L’Afrique, qui exporte essentiellement des minerais et des produits agricoles (coton, cacao, noix de cajou, banane…) a plus de chances de s’imposer sur le marché international grâce à sa compétitivité prix, qui pourra faire gonfler les recettes, et donc augmenter les ressources des pays concernés. Une aubaine pour les pays producteurs de pétrole et de gaz à l’instar du Congo, du Gabon, du Niger, du Cameroun et bientôt du Sénégal, qui tirent déjà des bénéfices importants de la flambée des cours du brut (104 dollars le baril de Brent).
LES DTS NE SONT PAS DES DETTES, C’EST UNE CRÉATION MONÉTAIRE RAISONNÉE ET NÉCESSAIRE
Une analyse que la représentante de l’ONU a néanmoins tenu à nuancer. « Même si ces pays vendent les matières premières plus cher ou en plus grande quantité, ils ne seront pas forcément gagnants, puisqu’ils importent les pétroles raffinés et d’autres produits transformés, qu’ils payeront de facto plus cher qu’auparavant. De plus, les recettes supplémentaires ne représenteront pas automatiquement des gains, puisqu’elles devront être utilisées pour rembourser une dette qui s’alourdit » a-t-elle expliqué.
Augmentation du service de la dette
Cette dépréciation significative de la monnaie utilisée en Afrique de l’Ouest et en Afrique centrale va mécaniquement augmenter le coût du service de la dette libellée en dollar. « Pour rembourser la dette émise en dollar, il sera nécessaire de mobiliser une quantité plus importante de francs CFA », a souligné Vera Songwe. Ainsi, les balances des opérations courantes des pays de la région seront négativement impactés, et ce même si les accords d’endettement sont généralement conclus sur le long terme.
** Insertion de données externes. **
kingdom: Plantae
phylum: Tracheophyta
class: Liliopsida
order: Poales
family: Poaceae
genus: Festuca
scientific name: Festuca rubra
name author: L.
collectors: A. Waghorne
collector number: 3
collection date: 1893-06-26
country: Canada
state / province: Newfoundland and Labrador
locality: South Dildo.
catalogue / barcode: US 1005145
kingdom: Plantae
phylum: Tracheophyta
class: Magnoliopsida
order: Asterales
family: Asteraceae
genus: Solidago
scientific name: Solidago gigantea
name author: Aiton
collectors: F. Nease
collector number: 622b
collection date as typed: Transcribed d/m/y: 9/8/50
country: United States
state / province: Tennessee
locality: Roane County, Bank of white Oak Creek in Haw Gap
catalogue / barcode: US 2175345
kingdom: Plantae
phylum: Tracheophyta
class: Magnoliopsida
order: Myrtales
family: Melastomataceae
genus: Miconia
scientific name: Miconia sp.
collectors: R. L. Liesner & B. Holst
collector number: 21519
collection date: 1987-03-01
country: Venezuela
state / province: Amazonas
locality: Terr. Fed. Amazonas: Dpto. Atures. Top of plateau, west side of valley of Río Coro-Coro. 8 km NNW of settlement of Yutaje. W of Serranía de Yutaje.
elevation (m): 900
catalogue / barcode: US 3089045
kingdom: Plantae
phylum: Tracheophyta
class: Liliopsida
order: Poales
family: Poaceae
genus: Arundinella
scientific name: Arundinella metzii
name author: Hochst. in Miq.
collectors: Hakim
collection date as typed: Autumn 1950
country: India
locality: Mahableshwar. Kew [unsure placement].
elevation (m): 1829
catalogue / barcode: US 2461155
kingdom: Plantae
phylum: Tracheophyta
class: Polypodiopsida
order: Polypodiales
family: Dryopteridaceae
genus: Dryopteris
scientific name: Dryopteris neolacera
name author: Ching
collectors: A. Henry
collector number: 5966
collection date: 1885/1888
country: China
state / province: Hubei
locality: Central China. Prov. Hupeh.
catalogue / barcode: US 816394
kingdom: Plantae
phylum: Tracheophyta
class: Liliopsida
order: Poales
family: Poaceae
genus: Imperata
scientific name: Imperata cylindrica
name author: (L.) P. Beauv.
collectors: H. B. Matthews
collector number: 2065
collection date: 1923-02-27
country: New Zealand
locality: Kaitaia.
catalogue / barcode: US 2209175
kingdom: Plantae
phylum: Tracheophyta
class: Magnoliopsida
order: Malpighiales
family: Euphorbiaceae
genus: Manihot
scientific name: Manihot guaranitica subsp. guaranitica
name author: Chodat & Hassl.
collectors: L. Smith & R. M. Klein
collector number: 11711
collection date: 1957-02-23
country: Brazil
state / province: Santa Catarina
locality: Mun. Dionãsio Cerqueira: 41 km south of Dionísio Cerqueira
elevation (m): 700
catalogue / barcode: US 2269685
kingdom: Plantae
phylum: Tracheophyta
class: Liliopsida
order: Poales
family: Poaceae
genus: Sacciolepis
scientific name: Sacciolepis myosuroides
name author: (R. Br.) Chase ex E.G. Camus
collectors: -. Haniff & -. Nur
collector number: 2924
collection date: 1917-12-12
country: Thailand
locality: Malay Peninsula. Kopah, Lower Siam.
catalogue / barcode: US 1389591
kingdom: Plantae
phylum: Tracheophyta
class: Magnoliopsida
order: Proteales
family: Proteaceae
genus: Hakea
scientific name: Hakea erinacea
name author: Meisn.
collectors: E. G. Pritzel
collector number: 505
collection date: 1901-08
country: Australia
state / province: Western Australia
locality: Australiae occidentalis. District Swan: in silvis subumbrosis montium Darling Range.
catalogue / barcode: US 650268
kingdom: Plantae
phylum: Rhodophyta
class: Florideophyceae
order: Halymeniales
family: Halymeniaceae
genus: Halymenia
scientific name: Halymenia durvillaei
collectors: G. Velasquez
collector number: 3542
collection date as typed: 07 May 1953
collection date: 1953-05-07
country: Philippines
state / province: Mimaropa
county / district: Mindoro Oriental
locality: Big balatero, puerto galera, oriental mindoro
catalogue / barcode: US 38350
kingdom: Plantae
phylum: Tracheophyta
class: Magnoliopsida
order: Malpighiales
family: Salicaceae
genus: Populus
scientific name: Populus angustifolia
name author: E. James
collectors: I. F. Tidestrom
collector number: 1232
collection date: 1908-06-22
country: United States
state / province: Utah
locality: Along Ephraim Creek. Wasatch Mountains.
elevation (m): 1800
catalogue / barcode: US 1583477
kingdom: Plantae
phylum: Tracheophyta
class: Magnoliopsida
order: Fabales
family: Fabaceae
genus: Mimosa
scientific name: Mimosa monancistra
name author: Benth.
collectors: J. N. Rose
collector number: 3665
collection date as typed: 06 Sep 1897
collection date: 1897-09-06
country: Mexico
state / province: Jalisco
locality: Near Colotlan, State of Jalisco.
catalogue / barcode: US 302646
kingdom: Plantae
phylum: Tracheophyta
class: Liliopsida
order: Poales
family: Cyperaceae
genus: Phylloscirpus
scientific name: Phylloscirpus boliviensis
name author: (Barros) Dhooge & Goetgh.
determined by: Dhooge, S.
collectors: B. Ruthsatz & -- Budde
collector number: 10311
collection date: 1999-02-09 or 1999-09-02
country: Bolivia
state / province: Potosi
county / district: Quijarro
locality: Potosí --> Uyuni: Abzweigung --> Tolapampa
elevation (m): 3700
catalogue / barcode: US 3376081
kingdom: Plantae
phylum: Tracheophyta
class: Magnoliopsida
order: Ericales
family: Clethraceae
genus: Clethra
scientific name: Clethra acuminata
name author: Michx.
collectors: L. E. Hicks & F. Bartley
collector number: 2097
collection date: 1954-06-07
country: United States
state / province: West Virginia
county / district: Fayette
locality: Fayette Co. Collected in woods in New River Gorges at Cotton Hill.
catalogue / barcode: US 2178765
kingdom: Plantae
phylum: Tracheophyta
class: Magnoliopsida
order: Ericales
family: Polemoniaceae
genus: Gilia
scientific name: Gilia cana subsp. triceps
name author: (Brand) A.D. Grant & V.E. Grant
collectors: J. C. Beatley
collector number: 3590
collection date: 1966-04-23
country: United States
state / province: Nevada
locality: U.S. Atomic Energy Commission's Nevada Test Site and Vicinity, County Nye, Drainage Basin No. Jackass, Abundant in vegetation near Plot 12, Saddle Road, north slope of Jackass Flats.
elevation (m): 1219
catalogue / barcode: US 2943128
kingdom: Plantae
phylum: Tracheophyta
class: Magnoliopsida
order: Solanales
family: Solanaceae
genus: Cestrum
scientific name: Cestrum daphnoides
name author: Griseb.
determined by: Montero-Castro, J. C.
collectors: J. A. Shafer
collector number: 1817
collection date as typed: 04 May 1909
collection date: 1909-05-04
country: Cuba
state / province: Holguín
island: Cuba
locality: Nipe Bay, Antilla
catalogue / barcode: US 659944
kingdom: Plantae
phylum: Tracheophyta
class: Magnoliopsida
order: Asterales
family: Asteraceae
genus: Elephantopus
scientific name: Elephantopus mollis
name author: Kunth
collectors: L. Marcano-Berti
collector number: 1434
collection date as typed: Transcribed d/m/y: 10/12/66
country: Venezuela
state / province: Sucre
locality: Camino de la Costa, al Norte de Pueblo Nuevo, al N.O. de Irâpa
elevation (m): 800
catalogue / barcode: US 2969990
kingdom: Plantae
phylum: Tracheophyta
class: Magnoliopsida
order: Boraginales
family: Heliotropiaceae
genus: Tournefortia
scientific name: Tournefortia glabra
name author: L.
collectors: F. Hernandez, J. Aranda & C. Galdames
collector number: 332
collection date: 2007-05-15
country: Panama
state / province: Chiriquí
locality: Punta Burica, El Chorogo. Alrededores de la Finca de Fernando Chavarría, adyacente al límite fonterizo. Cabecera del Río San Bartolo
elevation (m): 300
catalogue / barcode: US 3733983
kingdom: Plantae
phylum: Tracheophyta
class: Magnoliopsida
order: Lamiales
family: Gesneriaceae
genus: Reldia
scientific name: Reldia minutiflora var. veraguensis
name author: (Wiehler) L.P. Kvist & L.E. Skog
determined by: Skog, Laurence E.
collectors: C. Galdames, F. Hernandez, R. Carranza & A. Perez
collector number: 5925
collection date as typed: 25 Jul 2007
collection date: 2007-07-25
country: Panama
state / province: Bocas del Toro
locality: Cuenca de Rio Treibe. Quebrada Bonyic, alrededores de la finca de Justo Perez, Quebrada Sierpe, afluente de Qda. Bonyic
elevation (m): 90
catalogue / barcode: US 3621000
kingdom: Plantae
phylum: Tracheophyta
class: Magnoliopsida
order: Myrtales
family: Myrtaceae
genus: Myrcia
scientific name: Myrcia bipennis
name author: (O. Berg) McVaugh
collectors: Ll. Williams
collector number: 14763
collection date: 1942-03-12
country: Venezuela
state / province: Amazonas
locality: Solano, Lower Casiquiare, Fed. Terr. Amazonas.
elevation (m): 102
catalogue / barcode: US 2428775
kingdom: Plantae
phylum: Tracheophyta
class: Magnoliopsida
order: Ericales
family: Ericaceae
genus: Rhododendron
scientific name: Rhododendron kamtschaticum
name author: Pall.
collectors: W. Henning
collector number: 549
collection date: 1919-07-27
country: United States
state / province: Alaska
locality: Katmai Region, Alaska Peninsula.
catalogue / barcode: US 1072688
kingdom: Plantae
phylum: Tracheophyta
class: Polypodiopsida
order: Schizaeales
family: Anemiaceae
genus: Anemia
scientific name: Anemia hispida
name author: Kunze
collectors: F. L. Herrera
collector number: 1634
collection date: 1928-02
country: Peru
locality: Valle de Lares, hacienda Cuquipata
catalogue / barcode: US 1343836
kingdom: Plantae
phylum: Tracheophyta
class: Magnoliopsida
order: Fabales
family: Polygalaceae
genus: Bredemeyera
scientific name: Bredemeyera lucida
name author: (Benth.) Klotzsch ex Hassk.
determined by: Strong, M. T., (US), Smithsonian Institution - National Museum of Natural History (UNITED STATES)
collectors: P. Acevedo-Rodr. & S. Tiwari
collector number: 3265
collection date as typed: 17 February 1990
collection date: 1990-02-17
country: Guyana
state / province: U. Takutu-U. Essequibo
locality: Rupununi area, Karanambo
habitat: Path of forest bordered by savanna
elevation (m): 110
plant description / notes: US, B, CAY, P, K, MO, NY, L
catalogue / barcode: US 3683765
Afin d’être en mesure d’honorer les remboursements, plusieurs pays africains pourraient céder à certaines tentations, parmi lesquelles le recours aux bailleurs de fonds, la demande de moratoires, ou l’endettement auprès de créanciers privés. Pour l’économiste en chef de la CEA, la solution la plus logique réside en l’émission de plus de droits de tirages spéciaux (DTS) pour l’Afrique. « Les DTS ne sont pas des dettes, c’est une création monétaire raisonnée et nécessaire », a-t-elle précisé.